ESO/EAN symposium 7: uncommon cerebrovascular diseases
Stefan Engelter, Basel, Switzerland
C.J.M. (Karin) Klijn, AMERSFOORT, The Netherlands
Reversible cerebral vasoconstriction syndrome: how to recognise it?
Anne Ducros, Montpellier, France
Cervical artery dissection: where are we now?
Stefan Engelter, Basel, Switzerland
CADASIL: how to prevent disease progression?
Keith Muir, Glasgow, United Kingdom
Causes and clinical course of cerebral venous infarction
Patricia Canhao, Lisboa, Portugal
This symposium highlighted some less frequent disorders, more common in younger people, with the speakers pointing out that many of them are still underdiagnosed. The session was smoothly chaired by Stefan Engelter (Basel, Switzerland) to a very crowded room at 8am.
Part 1: Reversible Cerebral Vasoconstriction Syndrome (RCVS): how to recognise it? (A. Ducros, Paris, France)
A rarer cause of stroke, mainly in younger patients, it may cause a variability of stroke types, namely non-aneurysmal subarachnoid hemorrhage, intracerebral hemorrhage of cerebral infarction, and is most probably underdiagnosed and poorly understood (Dr. Ducros pointed out that it is a good subject for research for young neurologists). Headache is the most proeminent symptom in most cases, but not always. This diagnosis should always be considered, as it frequently leads to specific treatments, otherwise not used. Noteworthy, imaging may be normal initially (it should be repeated 1 week later).
Part 2: cervical artery dissection (CeAD): where are we now? (S. Engelter, Basel, Switzerland)
CeAD is mostly a cause of stroke in younger patients, but SE stressed out that it should not be forgotten in older patients, as 7.4% of the CeAD patients are older than 60 years. SE ominously referred that being a physician is a risk factor for this kind of disorder, maybe because they tend to watch out for milder signs.
Maybe not foreseen, migraine without aura is more common in patients with CeAD. On the other hand, they tend to be less frequently obese or overweight.
PHACTR1 gene is involved in increased risk of CeAD, but this remains at a research level for the time being. Concerning treatment, evidence is mixed – Treat-CAD is ongoing to evaluate the role of anticoagulation and antiagreggation in CeAD.
Part 3: CADASIL: how to prevent disease progression? (K. Muir, Glasgow, UK)

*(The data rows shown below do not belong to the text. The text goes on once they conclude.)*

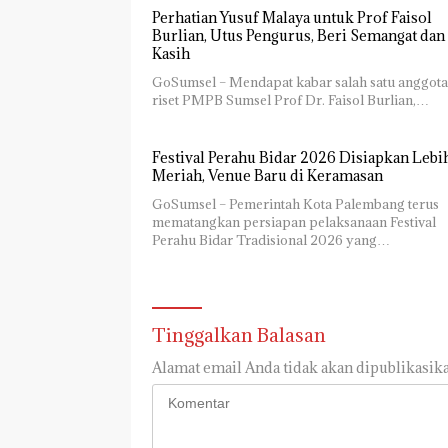
Perhatian Yusuf Malaya untuk Prof Faisol
Burlian, Utus Pengurus, Beri Semangat dan 
Kasih
GoSumsel – Mendapat kabar salah satu anggota
riset PMPB Sumsel Prof Dr. Faisol Burlian,…
Festival Perahu Bidar 2026 Disiapkan Lebi
Meriah, Venue Baru di Keramasan
GoSumsel – Pemerintah Kota Palembang terus
mematangkan persiapan pelaksanaan Festival
Perahu Bidar Tradisional 2026 yang…
Tinggalkan Balasan
Alamat email Anda tidak akan dipublikasika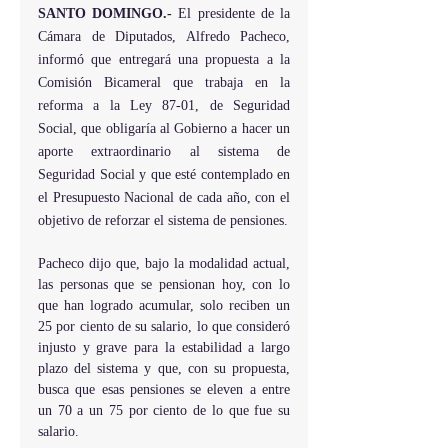
SANTO DOMINGO.-
 El presidente de la 
Cámara de Diputados, Alfredo Pacheco, 
informó que entregará una propuesta a la 
Comisión Bicameral que trabaja en la 
reforma a la Ley 87-01, de Seguridad 
Social, que obligaría al Gobierno a hacer un 
aporte extraordinario al sistema de 
Seguridad Social y que esté contemplado en 
el Presupuesto Nacional de cada año, con el 
objetivo de reforzar el sistema de pensiones.
Pacheco dijo que, bajo la modalidad actual, 
las personas que se pensionan hoy, con lo 
que han logrado acumular, solo reciben un 
25 por ciento de su salario, lo que consideró 
injusto y grave para la estabilidad a largo 
plazo del sistema y que, con su propuesta, 
busca que esas pensiones se eleven a entre 
un 70 a un 75 por ciento de lo que fue su 
salario.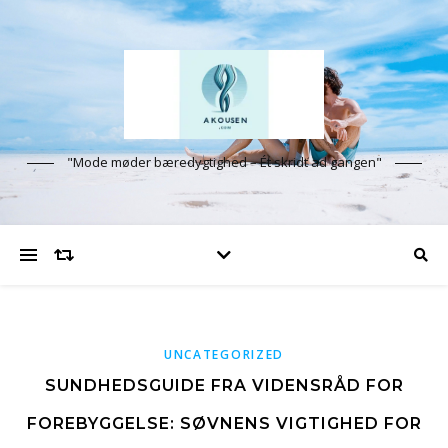
"Mode møder bæredygtighed – Ét skridt ad gangen"
UNCATEGORIZED
SUNDHEDSGUIDE FRA VIDENSRÅD FOR
FOREBYGGELSE: SØVNENS VIGTIGHED FOR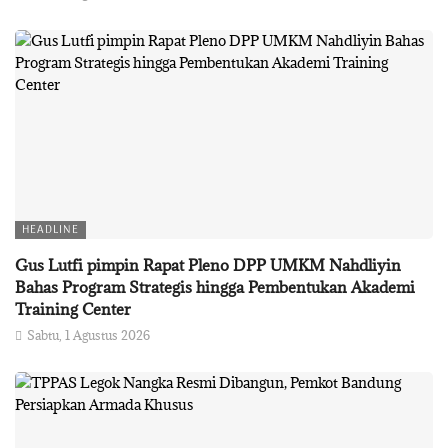
HEADLINE
Gus Lutfi pimpin Rapat Pleno DPP UMKM Nahdliyin
Bahas Program Strategis hingga Pembentukan Akademi
Training Center
Sabtu, 1 Agustus 2026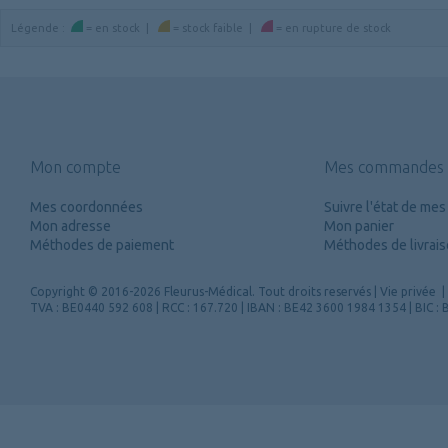
Légende
:
=
en stock
|
=
stock faible
|
=
en rupture de stock
Mon compte
Mes commandes
Mes coordonnées
Suivre l'état de m
Mon adresse
Mon panier
Méthodes de paiement
Méthodes de livrai
Copyright
© 2016-2026 Fleurus-Médical.
Tout droits reservés
|
Vie privée
|
TVA : BE0440 592 608 | RCC : 167.720 | IBAN : BE42 3600 1984 1354 | BIC 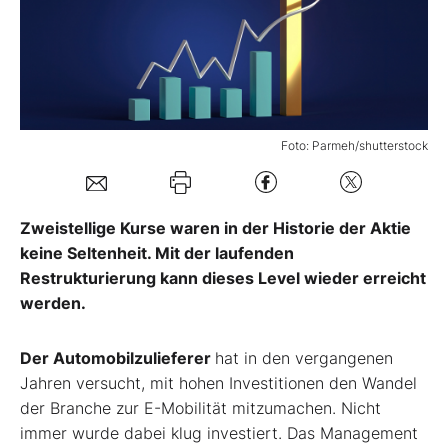
Mein B:O
Mein Konto
Foto: Parmeh/shutterstock
Folgen Sie uns
Zweistellige Kurse waren in der Historie der Aktie
Kontakt
keine Seltenheit. Mit der laufenden
Restrukturierung kann dieses Level wieder erreicht
werden.
Der Automobilzulieferer
hat in den vergangenen
Jahren versucht, mit hohen Investitionen den Wandel
der Branche zur E-Mobilität mitzumachen. Nicht
immer wurde dabei klug investiert. Das Management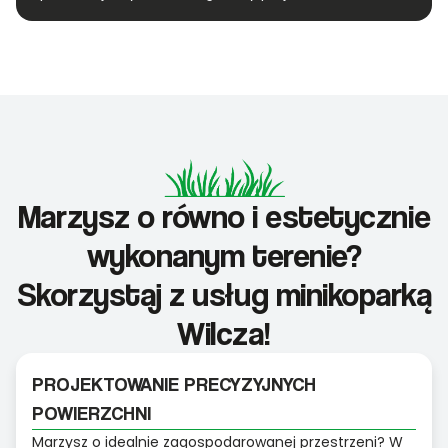
Marzysz o równo i estetycznie
wykonanym terenie?
Skorzystaj z usług minikoparką
Wilcza!
PROJEKTOWANIE PRECYZYJNYCH
POWIERZCHNI
Marzysz o idealnie zagospodarowanej przestrzeni? W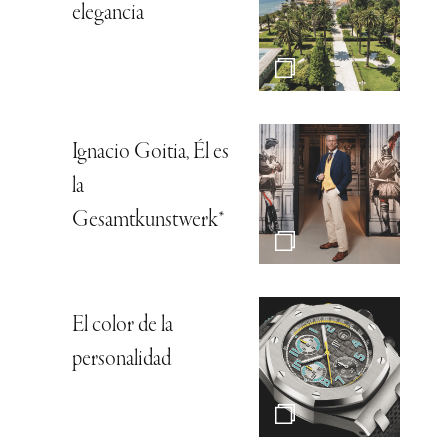
elegancia
Ignacio Goitia, Él es
la
Gesamtkunstwerk*
El color de la
personalidad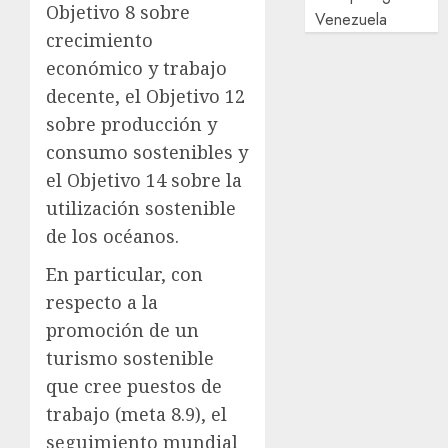
Objetivo 8 sobre
Venezuela
crecimiento
económico y trabajo
decente, el Objetivo 12
sobre producción y
consumo sostenibles y
el Objetivo 14 sobre la
utilización sostenible
de los océanos.
En particular, con
respecto a la
promoción de un
turismo sostenible
que cree puestos de
trabajo (meta 8.9), el
seguimiento mundial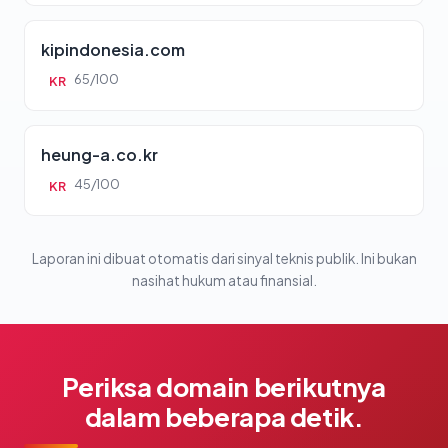
kipindonesia.com
65/100
KR
heung-a.co.kr
45/100
KR
Laporan ini dibuat otomatis dari sinyal teknis publik. Ini bukan
nasihat hukum atau finansial.
Periksa domain berikutnya
dalam beberapa detik.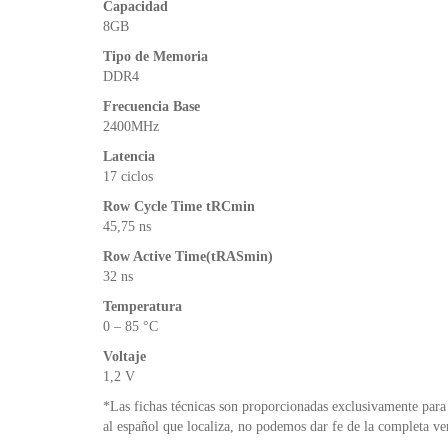
Capacidad
8GB
Tipo de Memoria
DDR4
Frecuencia Base
2400MHz
Latencia
17 ciclos
Row Cycle Time tRCmin
45,75 ns
Row Active Time(tRASmin)
32 ns
Temperatura
0 – 85 °C
Voltaje
1,2 V
*Las fichas técnicas son proporcionadas exclusivamente para 
al español que localiza, no podemos dar fe de la completa ve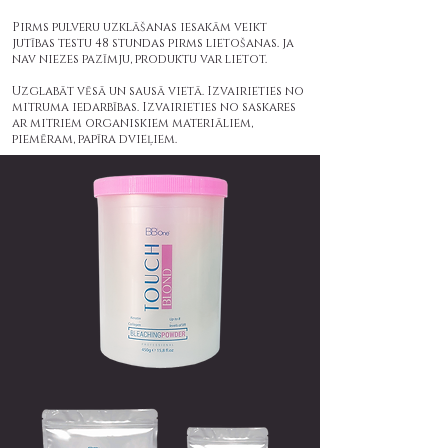
Pirms pulveru uzklāšanas iesakām veikt
jutības testu 48 stundas pirms lietošanas. ja
nav niezes pazīmju, produktu var lietot.
Uzglabāt vēsā un sausā vietā. Izvairieties no
mitruma iedarbības. Izvairieties no saskares
ar mitriem organiskiem materiāliem,
piemēram, papīra dvieļiem.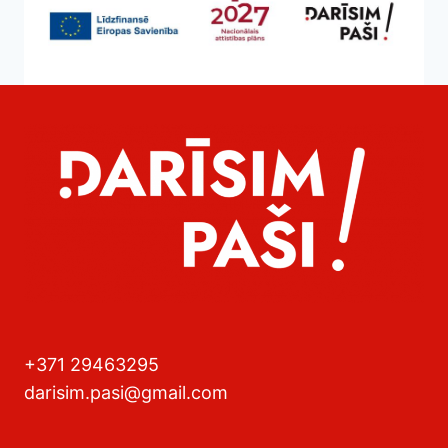
+371 29463295
darisim.pasi@gmail.com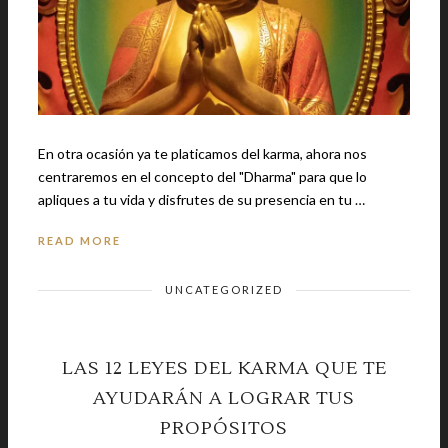
En otra ocasión ya te platicamos del karma, ahora nos
centraremos en el concepto del "Dharma" para que lo
apliques a tu vida y disfrutes de su presencia en tu …
READ MORE
UNCATEGORIZED
LAS 12 LEYES DEL KARMA QUE TE
AYUDARÁN A LOGRAR TUS
PROPÓSITOS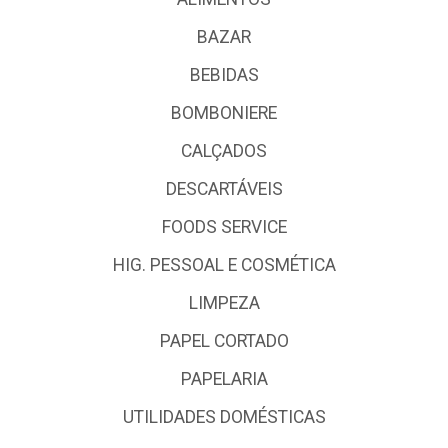
BAZAR
BEBIDAS
BOMBONIERE
CALÇADOS
DESCARTÁVEIS
FOODS SERVICE
HIG. PESSOAL E COSMÉTICA
LIMPEZA
PAPEL CORTADO
PAPELARIA
UTILIDADES DOMÉSTICAS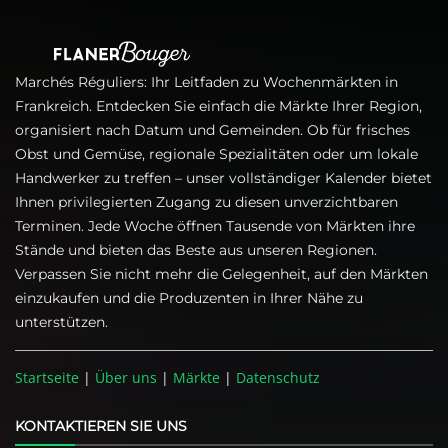
Marchés Réguliers: Ihr Leitfaden zu Wochenmärkten in
Frankreich. Entdecken Sie einfach die Märkte Ihrer Region,
organisiert nach Datum und Gemeinden. Ob für frisches
Obst und Gemüse, regionale Spezialitäten oder um lokale
Handwerker zu treffen – unser vollständiger Kalender bietet
Ihnen privilegierten Zugang zu diesen unverzichtbaren
Terminen. Jede Woche öffnen Tausende von Märkten ihre
Stände und bieten das Beste aus unseren Regionen.
Verpassen Sie nicht mehr die Gelegenheit, auf den Märkten
einzukaufen und die Produzenten in Ihrer Nähe zu
unterstützen.
Startseite
|
Über uns
|
Märkte
|
Datenschutz
KONTAKTIEREN SIE UNS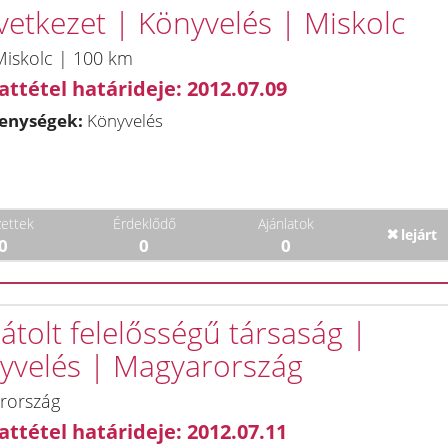
vetkezet | Könyvelés | Miskolc
Miskolc | 100 km
attétel határideje: 2012.07.09
enységek:
Könyvelés
ettek
Érdeklődő
Ajánlatok
lejárt
0
0
0
átolt felelősségű társaság |
yvelés | Magyarország
rország
attétel határideje: 2012.07.11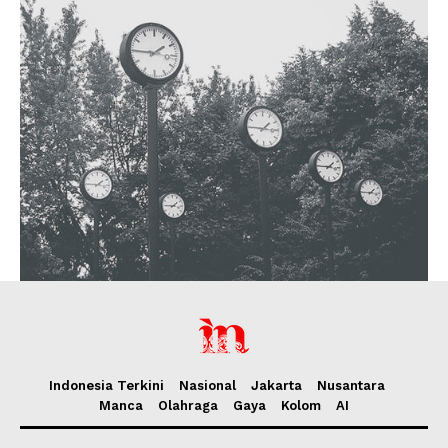
Indonesia Terkini
Nasional
Jakarta
Nusantara
Manca
Olahraga
Gaya
Kolom
AI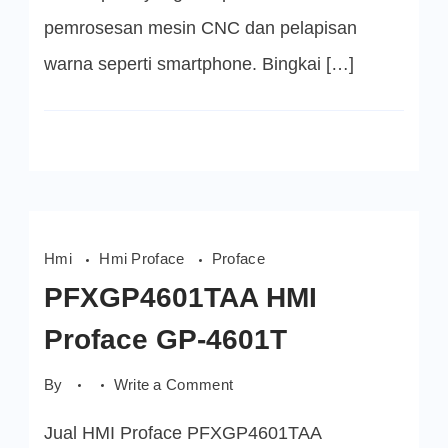
pemrosesan mesin CNC dan pelapisan
warna seperti smartphone. Bingkai […]
Hmi
Hmi Proface
Proface
PFXGP4601TAA HMI
Proface GP-4601T
on
By
Write a Comment
PFXGP4601TAA
HMI
Jual HMI Proface PFXGP4601TAA
Proface
GP-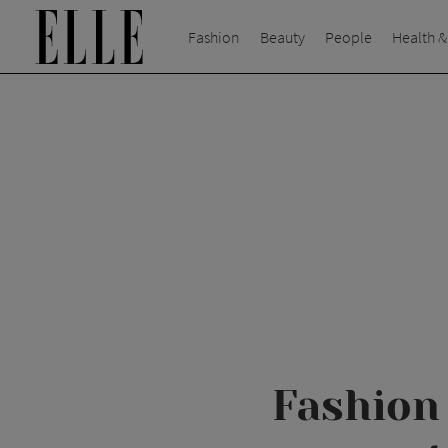
Fashion
Beauty
People
Health &
Fashion 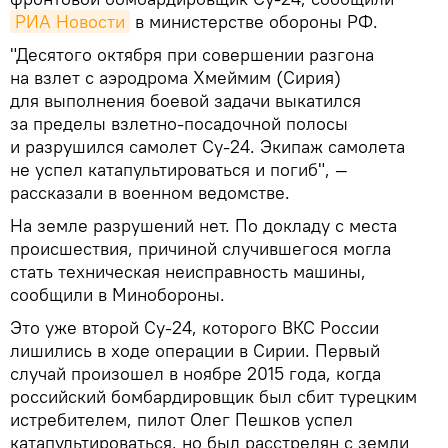
РИА Новости
в министерстве обороны РФ.
"Десятого октября при совершении разгона
на взлет с аэродрома Хмеймим (Сирия)
для выполнения боевой задачи выкатился
за пределы взлетно-посадочной полосы
и разрушился самолет Су-24. Экипаж самолета
не успел катапультироваться и погиб", —
рассказали в военном ведомстве.
На земле разрушений нет. По докладу с места
происшествия, причиной случившегося могла
стать техническая неисправность машины,
сообщили в Минобороны.
Это уже второй Су-24, которого ВКС России
лишились в ходе операции в Сирии. Первый
случай произошел в ноябре 2015 года, когда
российский бомбардировщик был сбит турецким
истребителем, пилот Олег Пешков успел
катапультироваться, но был расстрелян с земли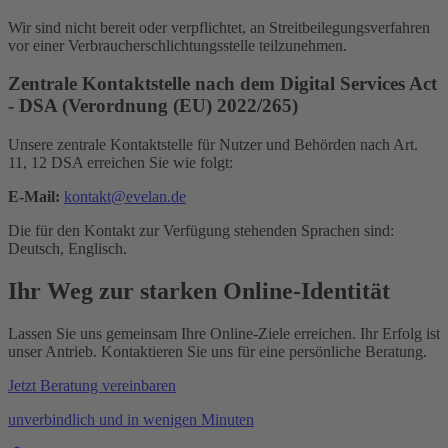
Wir sind nicht bereit oder verpflichtet, an Streitbeilegungsverfahren
vor einer Verbraucherschlichtungsstelle teilzunehmen.
Zentrale Kontaktstelle nach dem Digital Services Act
- DSA (Verordnung (EU) 2022/265)
Unsere zentrale Kontaktstelle für Nutzer und Behörden nach Art.
11, 12 DSA erreichen Sie wie folgt:
E-Mail:
kontakt@evelan.de
Die für den Kontakt zur Verfügung stehenden Sprachen sind:
Deutsch, Englisch.
Ihr Weg zur starken Online-Identität
Lassen Sie uns gemeinsam Ihre Online-Ziele erreichen. Ihr Erfolg ist
unser Antrieb. Kontaktieren Sie uns für eine persönliche Beratung.
Jetzt Beratung vereinbaren
unverbindlich und in wenigen Minuten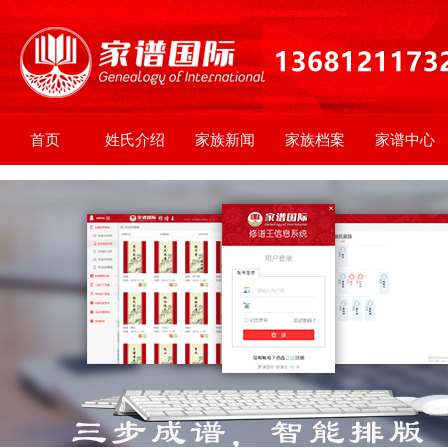
首页
姓氏介绍
家族新闻
家族档案
家谱中心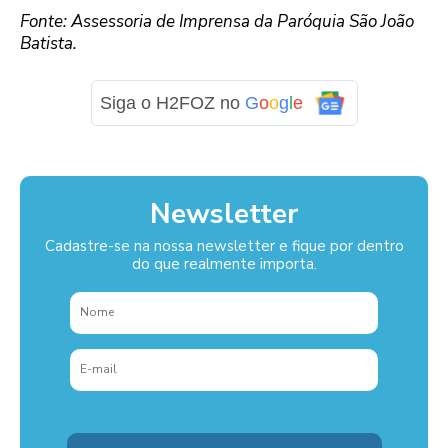
Fonte: Assessoria de Imprensa da Paróquia São João
Batista.
Siga o H2FOZ no
G
o
o
g
l
e
Newsletter
Cadastre-se na nossa newsletter e fique por dentro
do que realmente importa.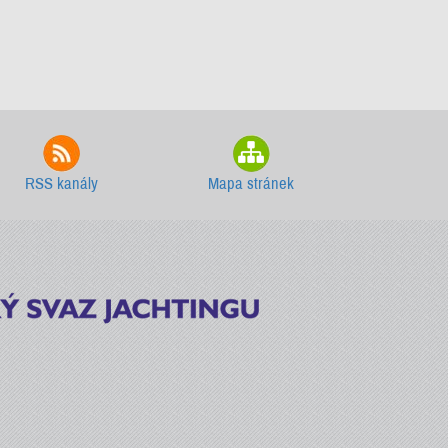
RSS kanály
Mapa stránek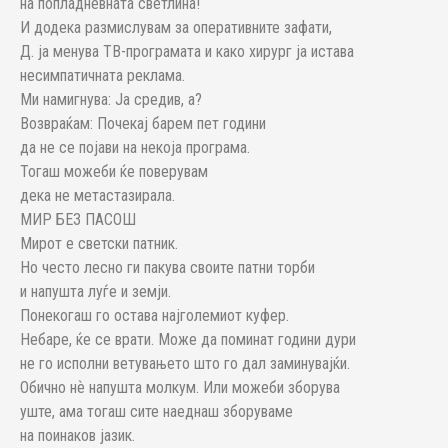
на попладневната светлина!
И додека размислувам за оперативните зафати,
Д. ја менува ТВ-програмата и како хирург ја истава
несимпатичната реклама.
Ми намигнува: Ја средив, а?
Возвраќам: Почекај барем пет години
да не се појави на некоја програма.
Тогаш можеби ќе поверувам
дека не метастазирала.
МИР БЕЗ ПАСОШ
Мирот е светски патник.
Но често лесно ги пакува своите патни торби
и напушта луѓе и земји.
Понекогаш го остава најголемиот куфер.
Небаре, ќе се врати. Може да поминат години дури
не го исполни ветувањето што го дал заминувајќи.
Обично нѐ напушта молкум. Или можеби зборува
уште, ама тогаш сите наеднаш зборуваме
на поинаков јазик.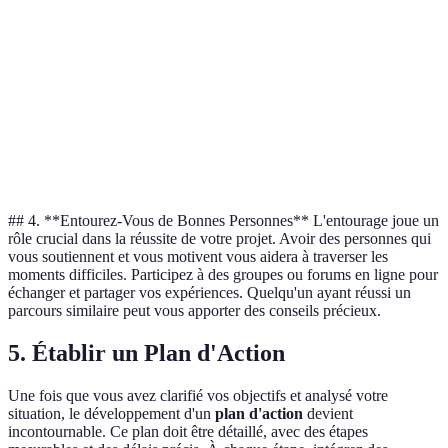
professionnel
limitée
l'emploi
Environnement
Coût de la vie
Développement
Localisation
agréable
élevé
urbain
Amis et
Manque de
Événements de
Réseaux
famille
contacts
networking
soutenants
professionnels
## 4. **Entourez-Vous de Bonnes Personnes** L'entourage joue un
rôle crucial dans la réussite de votre projet. Avoir des personnes qui
vous soutiennent et vous motivent vous aidera à traverser les
moments difficiles. Participez à des groupes ou forums en ligne pour
échanger et partager vos expériences. Quelqu'un ayant réussi un
parcours similaire peut vous apporter des conseils précieux.
5.
Établir un Plan d'Action
Une fois que vous avez clarifié vos objectifs et analysé votre
situation, le développement d'un
plan d'action
devient
incontournable. Ce plan doit être détaillé, avec des étapes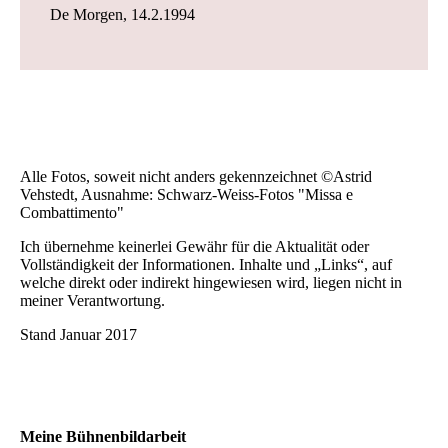
De Morgen, 14.2.1994
Alle Fotos, soweit nicht anders gekennzeichnet ©Astrid
Vehstedt, Ausnahme: Schwarz-Weiss-Fotos "Missa e
Combattimento"
Ich übernehme keinerlei Gewähr für die Aktualität oder
Vollständigkeit der Informationen. Inhalte und „Links“, auf
welche direkt oder indirekt hingewiesen wird, liegen nicht in
meiner Verantwortung.
Stand Januar 2017
Meine Bühnenbildarbeit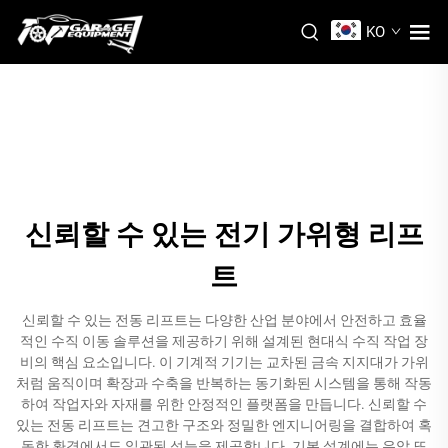
KO
신뢰할 수 있는 전기 가위형 리프
트
신뢰할 수 있는 전동 리프트는 다양한 산업 분야에서 안전하고 효율
적인 수직 이동 솔루션을 제공하기 위해 설계된 현대식 수직 작업 장
비의 핵심 요소입니다. 이 기계적 기기는 교차된 금속 지지대가 가위
처럼 움직이며 확장과 수축을 반복하는 동기화된 시스템을 통해 작동
하여 작업자와 자재를 위한 안정적인 플랫폼을 만듭니다. 신뢰할 수
있는 전동 리프트는 견고한 구조와 정밀한 엔지니어링을 결합하여 혹
독한 환경에서도 일관된 성능을 제공합니다. 기본 설계에는 유압 또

There are many ways of measuring progression, as there are manifestations of this condition. KM reported that many patients do not progress that much in disability. There is great variability in progression and imaging as there is in the clinical point of view. There may be a genotype-phenotype correlation, but there is not that strong of a clinical-imaging correlation. Yet, vasoreactivity and disease burden seem to be associated.
Part 4: causes and clinical course of cerebral venous infarction (P. Canhão, Lisbon, Portugal)
This condition was thoroughly reviewed. It is an unusual cause of stroke and predominantly affects younger patients, namely women, who, on the other hand, have a better outcome. Children and elderly have worse prognosis. CT-scan remains a good tool for diagnosis and there are some small signs that should lead to the diagnosis. D-dymers are not a good screening method.
Overall, a great way of revising some less frequently seen causes of stroke, but that need specific treatment. Being more common in younger patients and frequently repetitive, they should not go misdiagnosed.